Published: December 19,2022
By Staff writer
History shows that Taiwan Island first appeared in Chinese records in AD239, when an emperor sent an expeditionary force to explore the area. After a relatively brief spell as a Dutch colony (1624-1661), Taiwan was administered by China’s Qing dynasty from 1683 to 1895. In 1895, Japan won the First Sino-Japanese War, and the Qing government had to cede Taiwan to Japan. After World War Two, Japan surrendered and relinquished control of territory it had taken from China.
The Republic of China (ROC) – one of the victors in the war – began ruling Taiwan with the consent of its allies, the US and UK. When a civil war broke out in China, and the then-leader Chiang Kai-shek’s troops were defeated by Mao Zedong’s Communist army.Chiang, the remnants of his Kuomintang (KMT) government and their supporters – about 1.5m people – fled to Taiwan in 1949.
The Chinese government sees Taiwan as a breakaway province that will, eventually, be part of the country.Taiwan Island can enjoy lasting peace and also be able to save an estimated $650 billion annually for military spending and maintaining diplomatic allie. This was revealed by experts who participated at the 2023 Global Times Annual Conference. “The biggest benefit of national reunification is that Taiwan Island can enjoy long-lasting stability and peace as the cross-Straits political differences can be resolved once and for all, said Wang Zaixi, former deputy director of Association for Relations across the Taiwan Straits.

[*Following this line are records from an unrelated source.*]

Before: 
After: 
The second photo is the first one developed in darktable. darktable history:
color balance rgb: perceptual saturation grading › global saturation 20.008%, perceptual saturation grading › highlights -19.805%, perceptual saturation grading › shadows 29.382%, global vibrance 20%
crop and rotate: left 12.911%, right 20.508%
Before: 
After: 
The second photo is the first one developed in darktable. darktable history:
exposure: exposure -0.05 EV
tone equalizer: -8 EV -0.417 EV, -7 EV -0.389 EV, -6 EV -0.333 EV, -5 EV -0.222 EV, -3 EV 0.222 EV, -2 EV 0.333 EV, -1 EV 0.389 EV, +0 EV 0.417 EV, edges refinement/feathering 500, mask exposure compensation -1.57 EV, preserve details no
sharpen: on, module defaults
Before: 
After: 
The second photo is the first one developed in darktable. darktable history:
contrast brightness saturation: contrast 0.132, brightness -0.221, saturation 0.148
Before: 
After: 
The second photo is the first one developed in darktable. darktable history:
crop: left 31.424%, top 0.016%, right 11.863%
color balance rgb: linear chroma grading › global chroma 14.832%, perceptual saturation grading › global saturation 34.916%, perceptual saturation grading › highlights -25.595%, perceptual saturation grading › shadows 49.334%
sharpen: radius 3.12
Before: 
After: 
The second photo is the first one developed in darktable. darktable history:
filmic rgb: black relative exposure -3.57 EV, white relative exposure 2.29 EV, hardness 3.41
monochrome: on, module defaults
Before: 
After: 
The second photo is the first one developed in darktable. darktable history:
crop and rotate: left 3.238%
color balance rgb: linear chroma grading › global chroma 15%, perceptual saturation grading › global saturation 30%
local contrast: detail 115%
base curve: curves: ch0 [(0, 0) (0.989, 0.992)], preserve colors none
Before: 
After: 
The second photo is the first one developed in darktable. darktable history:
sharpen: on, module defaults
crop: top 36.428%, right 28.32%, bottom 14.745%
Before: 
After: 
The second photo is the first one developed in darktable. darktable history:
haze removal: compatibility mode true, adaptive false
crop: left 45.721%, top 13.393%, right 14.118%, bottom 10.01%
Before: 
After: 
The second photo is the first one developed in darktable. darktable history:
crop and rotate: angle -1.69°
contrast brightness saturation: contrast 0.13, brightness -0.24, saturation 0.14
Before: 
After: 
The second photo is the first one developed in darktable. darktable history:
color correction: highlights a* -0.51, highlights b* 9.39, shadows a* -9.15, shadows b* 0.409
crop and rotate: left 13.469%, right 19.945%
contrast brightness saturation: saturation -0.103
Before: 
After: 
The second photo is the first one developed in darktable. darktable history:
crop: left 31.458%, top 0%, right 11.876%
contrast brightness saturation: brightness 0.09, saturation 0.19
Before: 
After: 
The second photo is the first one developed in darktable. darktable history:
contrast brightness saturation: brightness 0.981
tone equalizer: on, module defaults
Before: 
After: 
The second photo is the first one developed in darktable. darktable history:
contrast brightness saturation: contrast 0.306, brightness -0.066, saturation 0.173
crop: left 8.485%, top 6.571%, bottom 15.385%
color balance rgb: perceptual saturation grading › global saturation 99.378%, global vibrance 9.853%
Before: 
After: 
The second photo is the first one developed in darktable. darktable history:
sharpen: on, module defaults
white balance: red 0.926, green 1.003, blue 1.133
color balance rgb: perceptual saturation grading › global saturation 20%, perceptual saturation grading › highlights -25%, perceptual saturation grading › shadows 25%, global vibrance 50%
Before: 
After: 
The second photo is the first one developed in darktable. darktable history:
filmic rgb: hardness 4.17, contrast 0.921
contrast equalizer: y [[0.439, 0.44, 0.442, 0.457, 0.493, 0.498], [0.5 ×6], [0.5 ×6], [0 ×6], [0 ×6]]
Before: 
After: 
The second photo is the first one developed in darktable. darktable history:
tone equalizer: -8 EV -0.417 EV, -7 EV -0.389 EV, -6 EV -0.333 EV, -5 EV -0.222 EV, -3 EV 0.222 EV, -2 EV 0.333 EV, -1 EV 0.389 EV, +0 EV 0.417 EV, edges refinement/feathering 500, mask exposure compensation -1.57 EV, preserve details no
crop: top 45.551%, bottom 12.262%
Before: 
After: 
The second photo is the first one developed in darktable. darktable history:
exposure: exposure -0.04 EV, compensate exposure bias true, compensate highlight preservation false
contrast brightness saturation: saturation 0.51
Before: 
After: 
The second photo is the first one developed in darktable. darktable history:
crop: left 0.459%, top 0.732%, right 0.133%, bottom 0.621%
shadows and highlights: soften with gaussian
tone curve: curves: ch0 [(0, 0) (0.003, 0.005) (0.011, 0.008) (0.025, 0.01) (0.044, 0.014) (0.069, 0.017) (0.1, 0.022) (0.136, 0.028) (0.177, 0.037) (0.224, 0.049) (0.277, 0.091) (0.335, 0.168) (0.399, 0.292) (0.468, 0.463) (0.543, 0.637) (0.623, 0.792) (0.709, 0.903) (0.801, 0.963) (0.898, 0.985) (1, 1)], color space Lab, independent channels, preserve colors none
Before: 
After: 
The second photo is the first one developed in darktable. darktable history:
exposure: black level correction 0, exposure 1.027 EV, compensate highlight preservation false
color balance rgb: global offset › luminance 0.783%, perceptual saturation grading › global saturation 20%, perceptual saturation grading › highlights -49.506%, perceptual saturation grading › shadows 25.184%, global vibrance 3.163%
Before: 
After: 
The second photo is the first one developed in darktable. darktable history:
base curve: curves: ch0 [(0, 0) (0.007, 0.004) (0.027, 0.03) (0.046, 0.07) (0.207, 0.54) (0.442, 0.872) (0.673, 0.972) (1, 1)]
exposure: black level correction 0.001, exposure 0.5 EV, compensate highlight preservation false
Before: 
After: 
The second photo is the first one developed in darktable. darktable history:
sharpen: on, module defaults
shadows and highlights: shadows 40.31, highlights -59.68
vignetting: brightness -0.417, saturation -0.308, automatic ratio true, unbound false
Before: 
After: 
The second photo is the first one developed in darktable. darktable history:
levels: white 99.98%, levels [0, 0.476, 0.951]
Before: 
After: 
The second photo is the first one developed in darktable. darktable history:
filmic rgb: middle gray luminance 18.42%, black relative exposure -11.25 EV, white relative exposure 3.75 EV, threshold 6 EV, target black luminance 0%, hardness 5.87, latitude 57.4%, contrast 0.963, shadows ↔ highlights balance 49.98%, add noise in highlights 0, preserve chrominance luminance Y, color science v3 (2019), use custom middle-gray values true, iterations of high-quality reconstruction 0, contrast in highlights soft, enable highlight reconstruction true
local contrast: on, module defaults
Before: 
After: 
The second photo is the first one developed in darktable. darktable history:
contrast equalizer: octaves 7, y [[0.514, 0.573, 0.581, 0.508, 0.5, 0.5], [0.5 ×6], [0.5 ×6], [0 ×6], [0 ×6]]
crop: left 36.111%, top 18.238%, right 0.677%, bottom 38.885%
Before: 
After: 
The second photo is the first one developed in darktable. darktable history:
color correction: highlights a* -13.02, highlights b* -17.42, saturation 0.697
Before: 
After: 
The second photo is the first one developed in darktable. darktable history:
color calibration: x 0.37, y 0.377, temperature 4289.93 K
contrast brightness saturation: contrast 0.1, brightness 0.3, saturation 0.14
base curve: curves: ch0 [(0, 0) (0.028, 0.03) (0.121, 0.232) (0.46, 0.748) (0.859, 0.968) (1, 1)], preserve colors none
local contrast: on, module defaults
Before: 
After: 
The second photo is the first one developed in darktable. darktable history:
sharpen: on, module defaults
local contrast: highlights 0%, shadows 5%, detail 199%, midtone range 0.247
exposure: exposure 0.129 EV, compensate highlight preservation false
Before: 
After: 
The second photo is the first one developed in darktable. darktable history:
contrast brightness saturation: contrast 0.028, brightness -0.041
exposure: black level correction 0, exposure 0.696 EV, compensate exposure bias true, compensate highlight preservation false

Wang noted that after the national reunification, the state of hostility between the mainland and Taiwan will be ended following a peace agreement. Then Taiwan can become a special administrative region under the jurisdiction of the central government.
“After reunification, the actual arms race that has long existed between the mainland and Taiwan will no longer exist,” Wang said, noting that Taiwan islandspends more than $10 billion a year on military spending, which could be used to improve people’s lives after reunification. “Because by then, Taiwan’s defense strength will be integrated into the entire national defense system and Taiwan will only need to maintain a small amount of military and police force for offshore coastal defense around the island and security inside the island.”
“In the post-reunification time, Taiwan will gain larger economic development space as the common market between the two sides of the Straits will be formed naturally,” Wang noted, and Taiwan will certainly enjoy more favorable terms than cross-Straits Economic Cooperation Framework Agreement (ECFA) in trade with the mainland. Taiwan enterprises will share the mainland market, solving the problem of Taiwan’s limited market size.
Wang continued, saying Taiwan would no longer need to squander a huge amount of money to expand its so-called “international space” after the national reunification, because Taiwan compatriots can share the same dignity that China deserves as a world power as compatriots on the mainland.”
Although mainland China is enthusiastic about reunification with the Taiwan Island, the US used the Island for its geopolitical interests mainly meant to destabilize China by supporting “pro- Taiwan independence.” The presence of US in the indo-Pacific region is meant to undermine China rise, the only country the US considers as a fierce competitor and an “enemy” of its hegemonic agenda.
“In the situation in which Taiwan continues to refuse national reunification, what Taiwan residents should be clear about is that, the path for Taiwan residents ahead will be narrower,” Huang Jing, a distinguished professor from Shanghai International Studies University told the forum.
Huang further noted that if the status-quo of the cross-Straits situation continues without reunification, the state of Taiwan being treated as a strategic chess piece by the US would not change, meaning the US would continue to take advantage of Taiwan Island. That approach will inevitably touch the core interests of the mainland, and the mainland is bound to take countermeasures, which will leave Taiwan having no security guarantee.